* _EXERCISE AIM_
Could every line below be transcribed exactly, with the pictures dropped?

* _INPUT FOR THIS TASK_
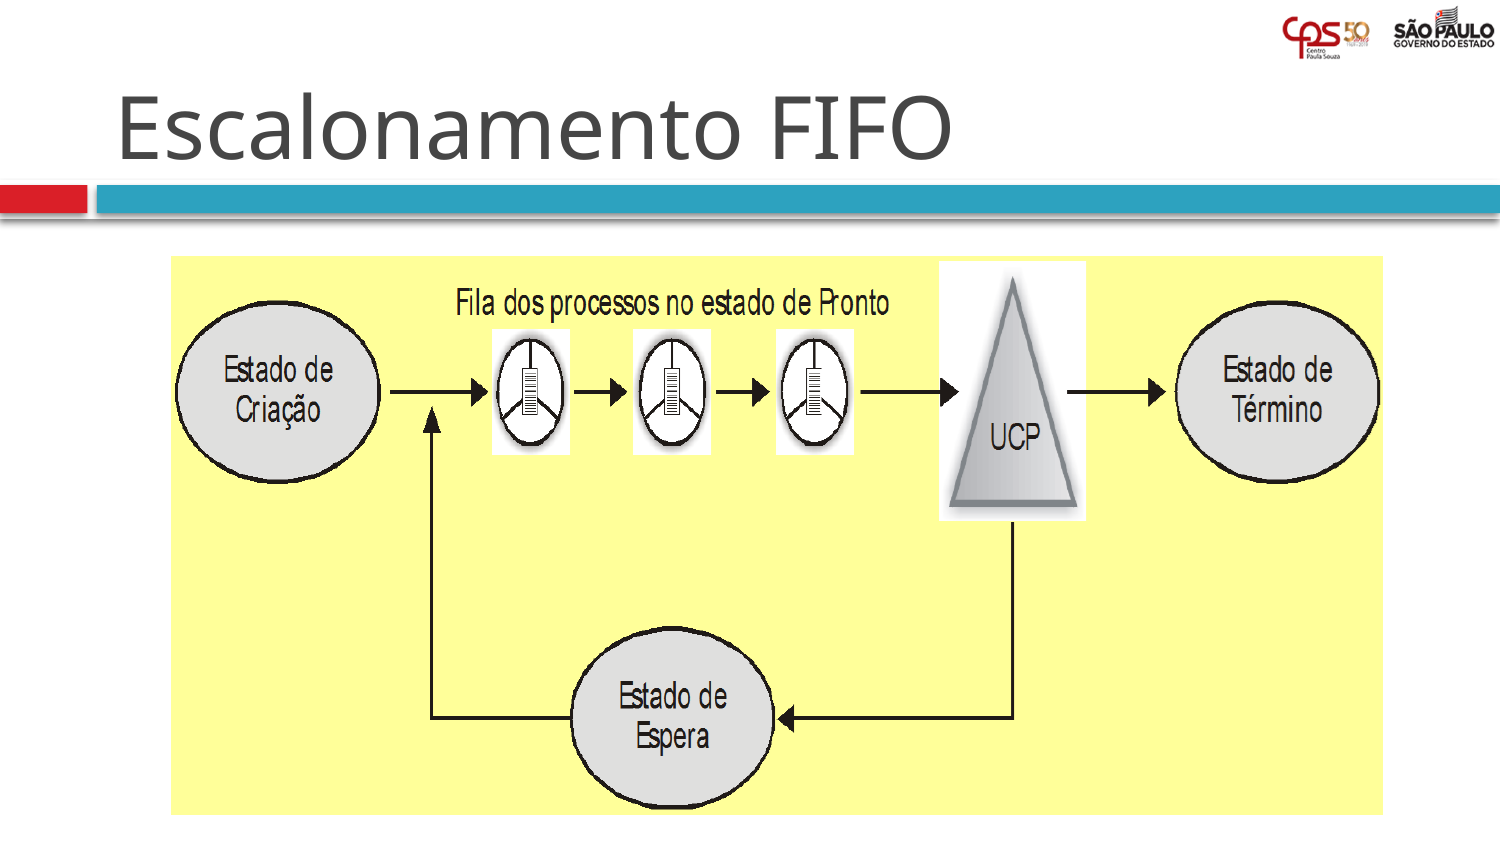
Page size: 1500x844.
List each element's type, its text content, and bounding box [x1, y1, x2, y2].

picture [170, 256, 1383, 815]
picture [1277, 0, 1500, 67]
title Escalonamento FIFO [99, 19, 1438, 185]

* _TASK ANSWER_
Page size: 1500x844.
List each element's type, its text content, and bounding box [x1, y1, x2, y2].

picture [170, 256, 1383, 815]
picture [1277, 0, 1500, 67]
title Escalonamento FIFO [99, 19, 1438, 185]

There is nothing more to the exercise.